Une lutte en trompe-l’œil contre l’évasion fiscale
Le gouvernement crée les conditions d’un évitement fiscal par les gros fraudeurs.
dans l’hebdo N° 1512 Acheter ce numéro
À ****la suite de scandales à répétition, les gouvernements sont obligés de proposer des mesures contre l’évasion fiscale, laquelle représente chaque année 60 à 80 milliards d’euros en France, soit l’équivalent du déficit de l’État, selon les estimations de la Cour des comptes. Ainsi, le gouvernement français vient de proposer un plan d’action contre la fraude fiscale : en réalité, un ensemble de mesures en trompe-l’œil, dont la plupart, présentées dans un plan de communication habilement ficelé, n’auront que peu d’effets.
Tout d’abord, le gouvernement s’attaque à la fraude (les opérations d’évitement illégales), mais pas à l’évasion, c’est-à-dire l’optimisation fiscale agressive. Or, les Panama Papers ont démontré que ces opérations sont pratiquées à grande échelle par les riches et les multinationales, dans la plus grande opacité, et qu’elles s’apparentent à un abus de droit répréhensible.
L’une des dispositions phares du plan d’action est la création d’une police fiscale destinée à poursuivre les fraudeurs. Mais, « en même temps », Gérald Darmanin, ministre en charge des Comptes publics, vient d’annoncer que le recours aux nouvelles technologies conduira à des coupes massives, de l’ordre de 20 000 postes, dans les effectifs de l’administration fiscale dans les prochaines années. Les services qui assurent la détection de la fraude ont déjà perdu plus de 3 000 emplois. Quand on sait que chacun de ces fonctionnaires rapporte 1,5 million d’euros à l’État par les redressements qu’il permet d’effectuer, il est clair que la lutte contre l’évasion fiscale et la défense des finances publiques ne sont pas une priorité pour le gouvernement.
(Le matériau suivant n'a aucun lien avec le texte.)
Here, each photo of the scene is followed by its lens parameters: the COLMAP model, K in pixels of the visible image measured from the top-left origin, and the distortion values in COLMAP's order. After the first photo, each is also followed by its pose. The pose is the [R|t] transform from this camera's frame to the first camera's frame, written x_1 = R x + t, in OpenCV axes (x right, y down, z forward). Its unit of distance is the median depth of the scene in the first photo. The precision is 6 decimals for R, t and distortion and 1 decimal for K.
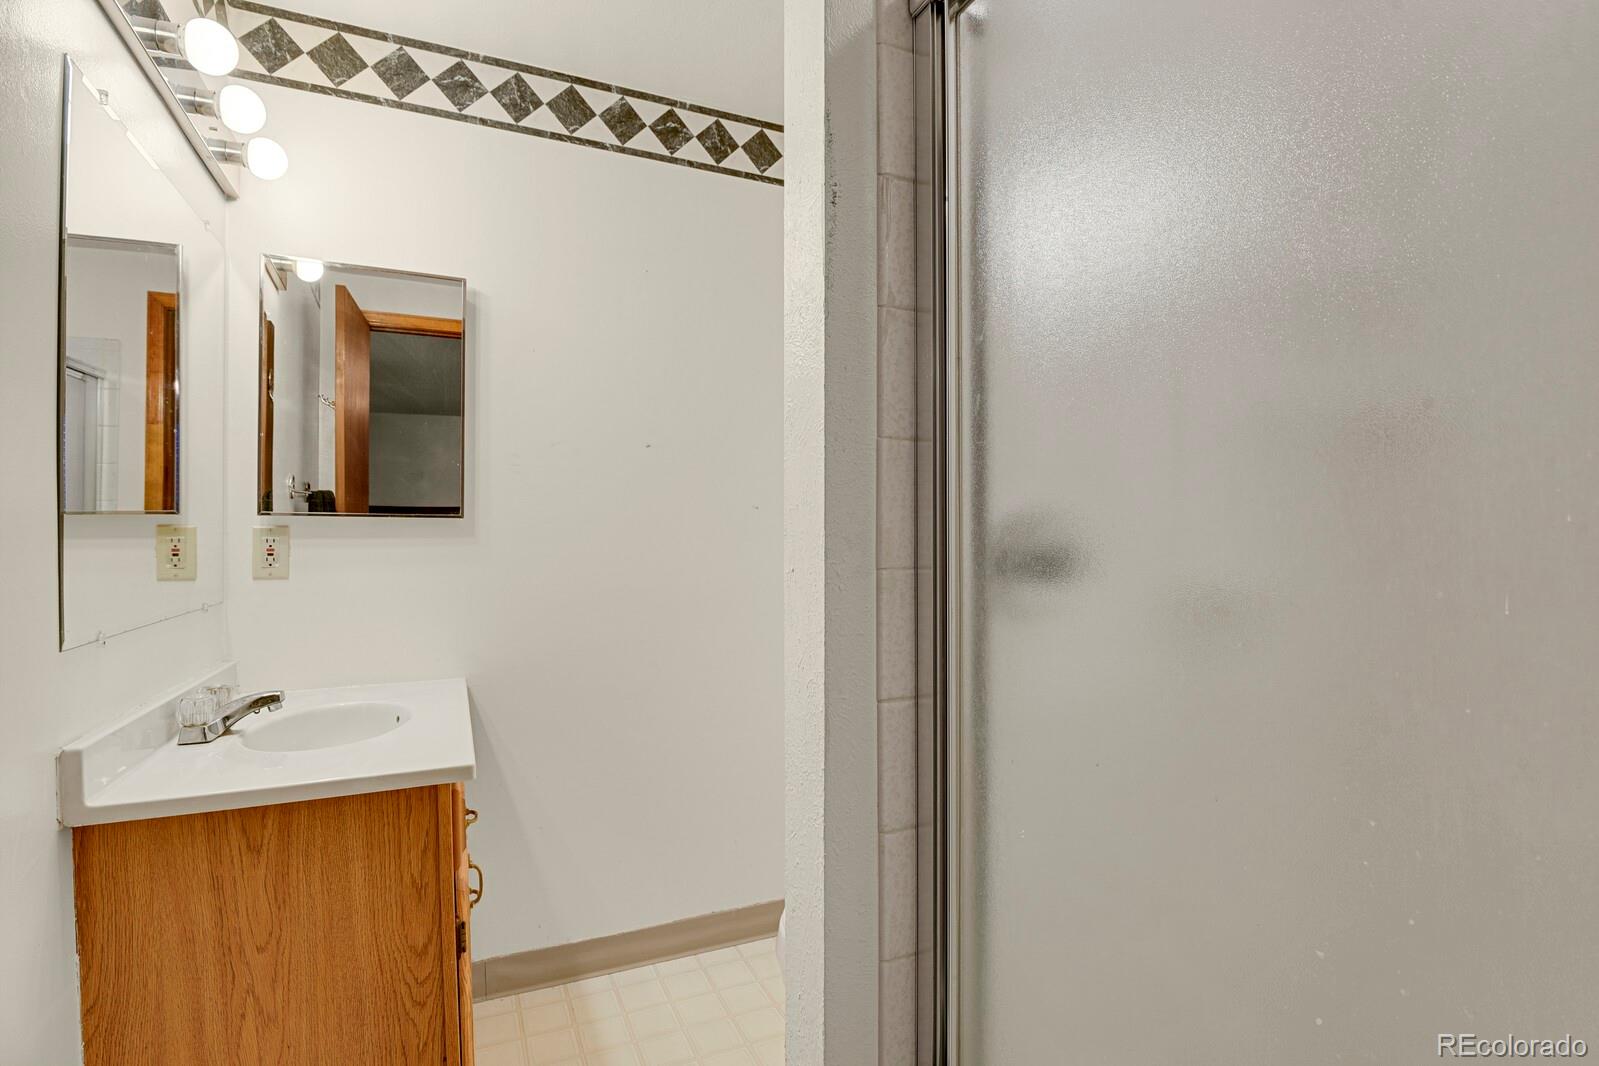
lens RADIAL K [[779.9, 0, 802.4], [0, 779.9, 532.9], [0, 0, 1]] dist [-0.019532, -0.006627]
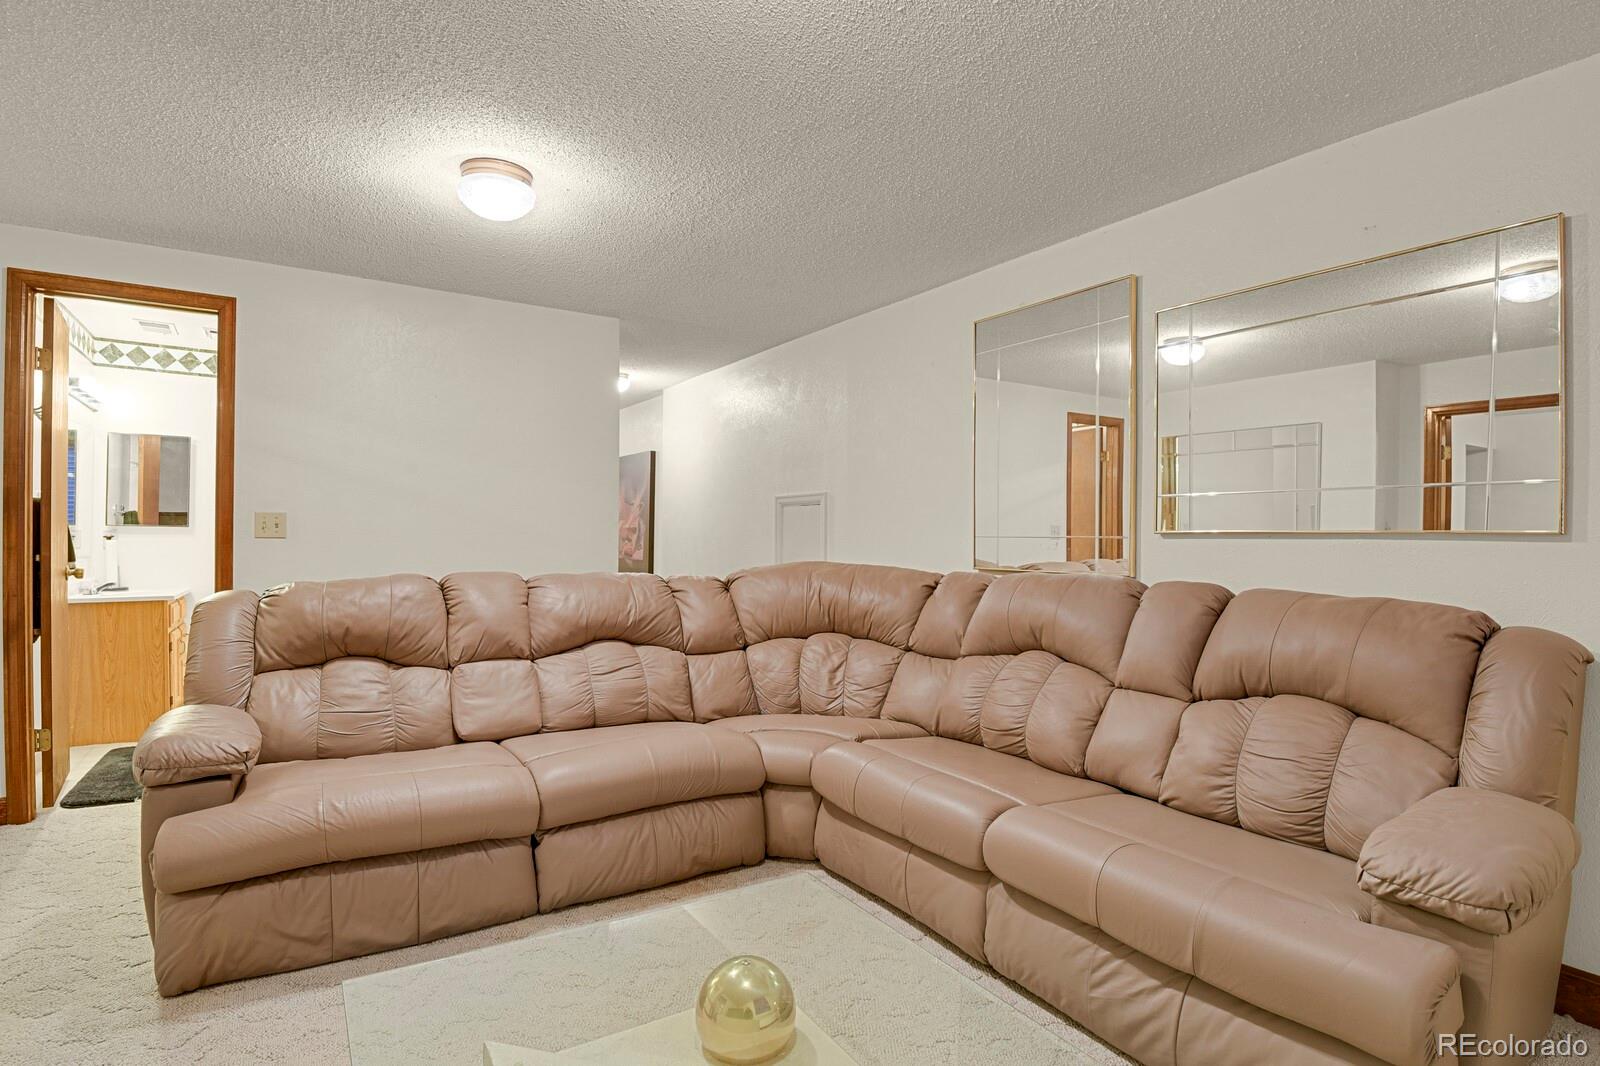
lens RADIAL K [[780.4, 0, 797.6], [0, 780.4, 535.2], [0, 0, 1]] dist [-0.019532, -0.006627]
pose [[0.987032, 0.010245, 0.160195, 1.232397], [-0.009584, 0.999942, -0.004900, 0.004099], [-0.160236, 0.003301, 0.987073, -1.985090]]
L’un des obstacles principaux à la lutte contre l’évasion fiscale est le fameux verrou de Bercy, qui donne au ministre des Finances un pouvoir de décision discrétionnaire dans la poursuite pénale des délinquants fiscaux. Ce monopole de Bercy et les moyens insuffisants des services fiscaux et judiciaires limitent considérablement les poursuites judiciaires. Sur 16 000 infractions faisant encourir jusqu’à huit ans de prison constatées chaque année, seulement un millier de dossiers sont transmis à la justice. En outre, les condamnations restent faibles et concernent majoritairement des fraudes moyennes, rarement les montages complexes des multinationales ou de personnalités connues. Or, le plan d’action du gouvernement ne prévoit pas la suppression du verrou de Bercy, pourtant demandée par la majorité des élus et des associations, regroupées dans la Plateforme paradis fiscaux et judiciaires, qui lutte contre l’évasion fiscale. De surcroît, ce plan inclut une nouvelle disposition, le « plaider coupable », inspirée du modèle états-unien, qui permet aux gros fraudeurs de négocier avec les autorités une baisse de leur redressement, en échange d’une reconnaissance de leur délit.
En fin de compte, contrairement au discours officiel, les décisions de ce gouvernement créent les conditions d’un évitement fiscal par les gros fraudeurs, ce qui ne pourra qu’aggraver l’impunité et l’injustice fiscales.